Bartolomé de Las Casas, uno de los grandes referentes de la izquierda indigenista latinoamericana, fue la primera persona que propuso (con éxito) la importación de esclavos de raza negra en el Nuevo Mundo a donde llegó en 1502. A partir de 1514 inició una infatigable defensa de los indios contra los abusos de los encomenderos, que eran los colonizadores que tenían asignados grupos de indios en régimen de verdadera esclavitud, aunque legalmente eran libres. Las Casas propuso la primera importación de esclavos africanos, concretamente 4.000 personas. Argumentaba que, teniendo en cuenta tanto el testamento de Isabel la Católica de 1503 como las bulas alejandrinas promulgadas en Roma en 1493, los indígenas americanos eran súbditos de la Corona, no esclavos. Los negros comprados a los portugueses, en cambio, no tenían esta condición jurídica y, en consecuencia, podían servir para aliviar la vida de los indios. ¿Racismo? Este concepto es muy posterior; en su sentido moderno lo utilizó por primera vez François Bernier en 1684. Desde la perspectiva de su tiempo, la idea de Las Casas era perfectamente coherente, aunque hoy nos parezca un despropósito abominable. En el siglo XVI prevalecía aún la teoría aristotélica de los esclavos por naturaleza, descrita con toda claridad en el capítulo segundo del libro primero de la ‘Política’. La noción biológica de raza, la que conocemos hoy, simplemente no existía.

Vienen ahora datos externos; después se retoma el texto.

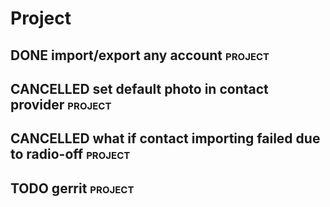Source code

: * Project
#+CATEGORY: Project
** DONE import/export any account                                  :project:
CLOSED: [2012-07-11 Wed 17:15]
  
** CANCELLED set default photo in contact provider                 :project:
CLOSED: [2012-07-05 Thu 13:31]
  
** CANCELLED what if contact importing failed due to radio-off     :project:
CLOSED: [2012-07-05 Thu 13:32]
** TODO gerrit                                                      :project:
SCHEDULED: <2012-09-14 Fri>

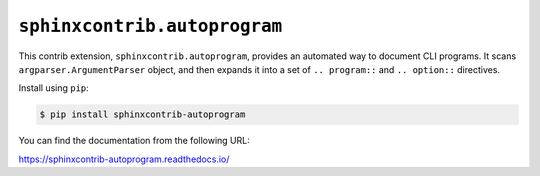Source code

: ``sphinxcontrib.autoprogram``
=============================

.. image:: https://badge.fury.io/py/sphinxcontrib-autoprogram.svg
   :target: https://pypi.org/project/sphinxcontrib-autoprogram/
   :alt: Latest PyPI version

.. image:: https://readthedocs.org/projects/sphinxcontrib-autoprogram/badge/
   :target: https://sphinxcontrib-autoprogram.readthedocs.io/
   :alt: Documentation Status

.. image:: https://travis-ci.org/sphinx-contrib/autoprogram.svg?branch=master
   :alt: Build Status
   :target: https://travis-ci.org/sphinx-contrib/autoprogram

This contrib extension, ``sphinxcontrib.autoprogram``, provides an automated
way to document CLI programs.  It scans ``argparser.ArgumentParser`` object,
and then expands it into a set of ``.. program::`` and ``.. option::``
directives.

Install using ``pip``:

.. code-block:: console

   $ pip install sphinxcontrib-autoprogram

You can find the documentation from the following URL:

https://sphinxcontrib-autoprogram.readthedocs.io/
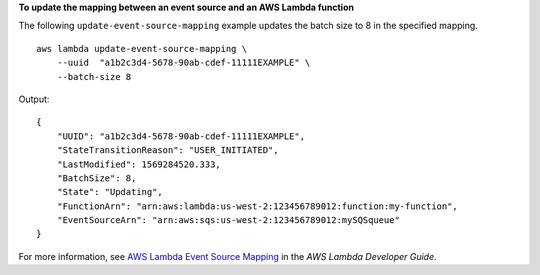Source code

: **To update the mapping between an event source and an AWS Lambda function**

The following ``update-event-source-mapping`` example updates the batch size to 8 in the specified mapping. ::

    aws lambda update-event-source-mapping \
        --uuid  "a1b2c3d4-5678-90ab-cdef-11111EXAMPLE" \
        --batch-size 8

Output::

    {
        "UUID": "a1b2c3d4-5678-90ab-cdef-11111EXAMPLE",
        "StateTransitionReason": "USER_INITIATED",
        "LastModified": 1569284520.333,
        "BatchSize": 8,
        "State": "Updating",
        "FunctionArn": "arn:aws:lambda:us-west-2:123456789012:function:my-function",
        "EventSourceArn": "arn:aws:sqs:us-west-2:123456789012:mySQSqueue"
    }

For more information, see `AWS Lambda Event Source Mapping <https://docs.aws.amazon.com/lambda/latest/dg/invocation-eventsourcemapping.html>`__ in the *AWS Lambda Developer Guide*.
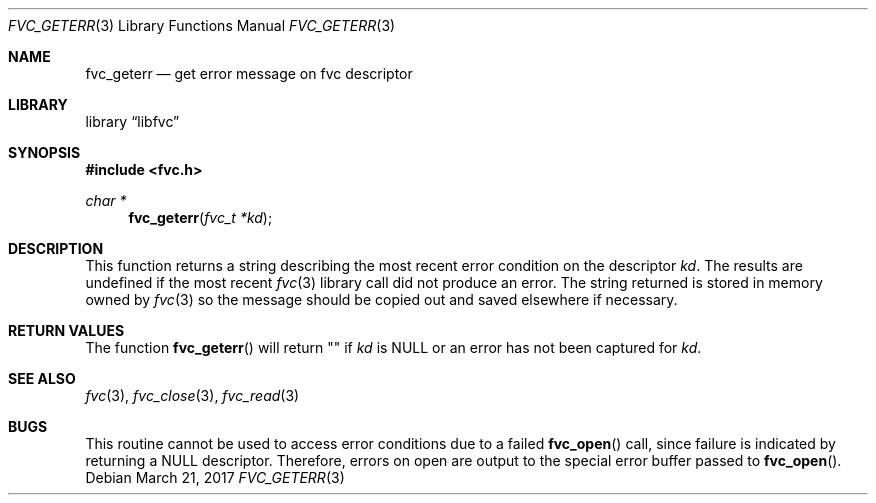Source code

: .\" Copyright (c) 1992, 1993
.\"	The Regents of the University of California.  All rights reserved.
.\"
.\" This code is derived from software developed by the Computer Systems
.\" Engineering group at Lawrence Berkeley Laboratory under DARPA contract
.\" BG 91-66 and contributed to Berkeley.
.\"
.\" Redistribution and use in source and binary forms, with or without
.\" modification, are permitted provided that the following conditions
.\" are met:
.\" 1. Redistributions of source code must retain the above copyright
.\"    notice, this list of conditions and the following disclaimer.
.\" 2. Redistributions in binary form must reproduce the above copyright
.\"    notice, this list of conditions and the following disclaimer in the
.\"    documentation and/or other materials provided with the distribution.
.\" 3. Neither the name of the University nor the names of its contributors
.\"    may be used to endorse or promote products derived from this software
.\"    without specific prior written permission.
.\"
.\" THIS SOFTWARE IS PROVIDED BY THE REGENTS AND CONTRIBUTORS ``AS IS'' AND
.\" ANY EXPRESS OR IMPLIED WARRANTIES, INCLUDING, BUT NOT LIMITED TO, THE
.\" IMPLIED WARRANTIES OF MERCHANTABILITY AND FITNESS FOR A PARTICULAR PURPOSE
.\" ARE DISCLAIMED.  IN NO EVENT SHALL THE REGENTS OR CONTRIBUTORS BE LIABLE
.\" FOR ANY DIRECT, INDIRECT, INCIDENTAL, SPECIAL, EXEMPLARY, OR CONSEQUENTIAL
.\" DAMAGES (INCLUDING, BUT NOT LIMITED TO, PROCUREMENT OF SUBSTITUTE GOODS
.\" OR SERVICES; LOSS OF USE, DATA, OR PROFITS; OR BUSINESS INTERRUPTION)
.\" HOWEVER CAUSED AND ON ANY THEORY OF LIABILITY, WHETHER IN CONTRACT, STRICT
.\" LIABILITY, OR TORT (INCLUDING NEGLIGENCE OR OTHERWISE) ARISING IN ANY WAY
.\" OUT OF THE USE OF THIS SOFTWARE, EVEN IF ADVISED OF THE POSSIBILITY OF
.\" SUCH DAMAGE.
.\"
.\"     @(#)fvc_geterr.3	8.1 (Berkeley) 6/4/93
.\" $FreeBSD$
.\"
.Dd March 21, 2017
.Dt FVC_GETERR 3
.Os
.Sh NAME
.Nm fvc_geterr
.Nd get error message on fvc descriptor
.Sh LIBRARY
.Lb libfvc
.Sh SYNOPSIS
.In fvc.h
.Ft char *
.Fn fvc_geterr "fvc_t *kd"
.Sh DESCRIPTION
This function returns a string describing the most recent error condition
on the descriptor
.Fa kd .
The results are undefined if the most recent
.Xr fvc 3
library call did not produce an error.
The string returned is stored in memory owned by
.Xr fvc 3
so the message should be copied out and saved elsewhere if necessary.
.Sh RETURN VALUES
The function
.Fn fvc_geterr
will return "" if
.Fa kd
is
.Dv NULL
or an error has not been captured for
.Fa kd .
.Sh SEE ALSO
.Xr fvc 3 ,
.Xr fvc_close 3 ,
.Xr fvc_read 3
.Sh BUGS
This routine cannot be used to access error conditions due to a failed
.Fn fvc_open
call, since failure is indicated by returning a
.Dv NULL
descriptor.
Therefore, errors on open are output to the special error buffer
passed to
.Fn fvc_open .
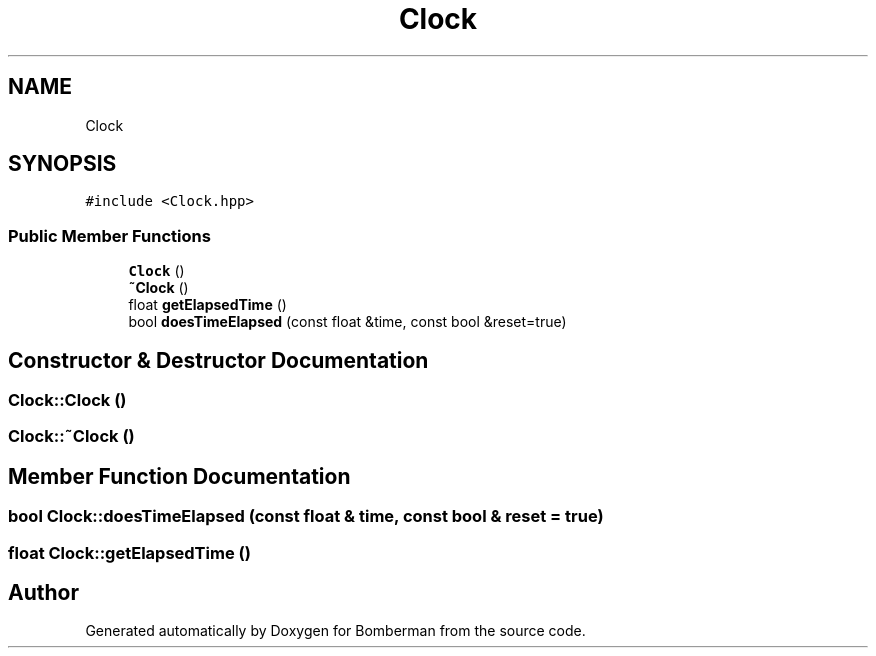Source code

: .TH "Clock" 3 "Mon Jun 21 2021" "Version 2.0" "Bomberman" \" -*- nroff -*-
.ad l
.nh
.SH NAME
Clock
.SH SYNOPSIS
.br
.PP
.PP
\fC#include <Clock\&.hpp>\fP
.SS "Public Member Functions"

.in +1c
.ti -1c
.RI "\fBClock\fP ()"
.br
.ti -1c
.RI "\fB~Clock\fP ()"
.br
.ti -1c
.RI "float \fBgetElapsedTime\fP ()"
.br
.ti -1c
.RI "bool \fBdoesTimeElapsed\fP (const float &time, const bool &reset=true)"
.br
.in -1c
.SH "Constructor & Destructor Documentation"
.PP 
.SS "Clock::Clock ()"

.SS "Clock::~Clock ()"

.SH "Member Function Documentation"
.PP 
.SS "bool Clock::doesTimeElapsed (const float & time, const bool & reset = \fCtrue\fP)"

.SS "float Clock::getElapsedTime ()"


.SH "Author"
.PP 
Generated automatically by Doxygen for Bomberman from the source code\&.
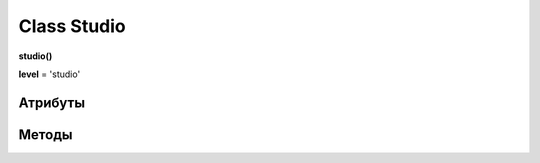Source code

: .. _class-studio-page:

Class Studio
============

**studio()**

**level** = 'studio'

Атрибуты
--------

Методы
------
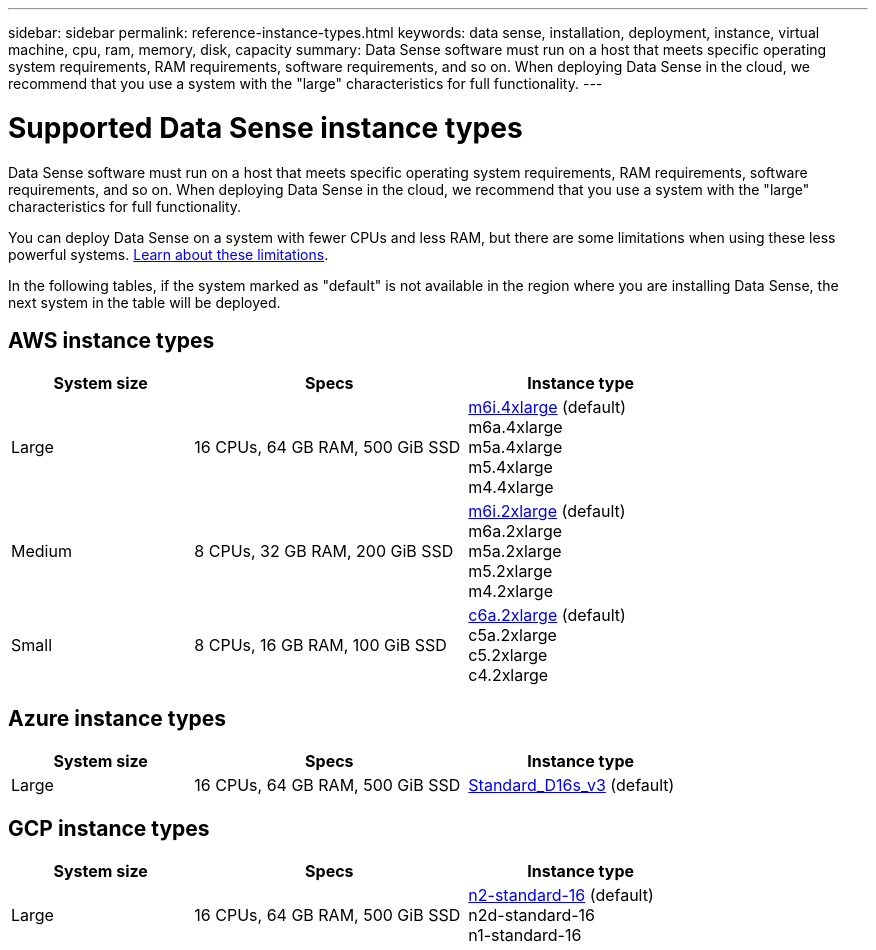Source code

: ---
sidebar: sidebar
permalink: reference-instance-types.html
keywords: data sense, installation, deployment, instance, virtual machine, cpu, ram, memory, disk, capacity
summary: Data Sense software must run on a host that meets specific operating system requirements, RAM requirements, software requirements, and so on. When deploying Data Sense in the cloud, we recommend that you use a system with the "large" characteristics for full functionality.
---

= Supported Data Sense instance types
:hardbreaks:
:nofooter:
:icons: font
:linkattrs:
:imagesdir: ./media/

[.lead]
Data Sense software must run on a host that meets specific operating system requirements, RAM requirements, software requirements, and so on. When deploying Data Sense in the cloud, we recommend that you use a system with the "large" characteristics for full functionality.

You can deploy Data Sense on a system with fewer CPUs and less RAM, but there are some limitations when using these less powerful systems. link:concept-cloud-compliance.html#using-a-smaller-instance-type[Learn about these limitations^].

In the following tables, if the system marked as "default" is not available in the region where you are installing Data Sense, the next system in the table will be deployed.

== AWS instance types

[cols="20,30,25",width=80%,options="header"]
|===
| System size
| Specs
| Instance type
| Large | 16 CPUs, 64 GB RAM, 500 GiB SSD | https://aws.amazon.com/ec2/instance-types/m6i/[m6i.4xlarge^] (default)
m6a.4xlarge
m5a.4xlarge
m5.4xlarge
m4.4xlarge
| Medium | 8 CPUs, 32 GB RAM, 200 GiB SSD | https://aws.amazon.com/ec2/instance-types/m6i/[m6i.2xlarge^] (default)
m6a.2xlarge
m5a.2xlarge
m5.2xlarge
m4.2xlarge
| Small | 8 CPUs, 16 GB RAM, 100 GiB SSD | https://aws.amazon.com/ec2/instance-types/c6a/[c6a.2xlarge^] (default)
c5a.2xlarge
c5.2xlarge
c4.2xlarge
|===

== Azure instance types

[cols="20,30,25",width=80%,options="header"]
|===
| System size
| Specs
| Instance type
| Large | 16 CPUs, 64 GB RAM, 500 GiB SSD | https://learn.microsoft.com/en-us/azure/virtual-machines/dv3-dsv3-series#dsv3-series[Standard_D16s_v3^] (default)
|===

== GCP instance types

[cols="20,30,25",width=80%,options="header"]
|===
| System size
| Specs
| Instance type
| Large | 16 CPUs, 64 GB RAM, 500 GiB SSD | https://cloud.google.com/compute/docs/general-purpose-machines#n2_machines[n2-standard-16^] (default)
n2d-standard-16
n1-standard-16
|===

Esto de los 4000 esclavos negros, los primeros que llegaron a América, el lector lo encontrará, explicado en un tono algo compungido por el mismo Las Casas, en su ‘Historia de las Indias’, volumen III, cap. CII, pp. 177-178 en la edición de A. Millares publicada en México en 1951 por el Fondo de Cultura Económica, con un estudio preliminar de Lewis Hanke. Pues ale, vayamos a ello: a derribar estatuas de Bartolomé de Las Casas y, por el mismo precio, a quemar libros de Aristóteles. A diferencia de los actuales iconoclastas, que lo saben todo gracias al TikTok, yo todo esto me lo tuve que leer cuando acababa la tesis doctoral, casualmente el año del Quinto Centenario, en 1992. Pero admito que leer libros gruesos es algo del pasado. Como saben bien las masas revisionistas, ahora la sabiduría está en el TikTok o en el ForoCoches.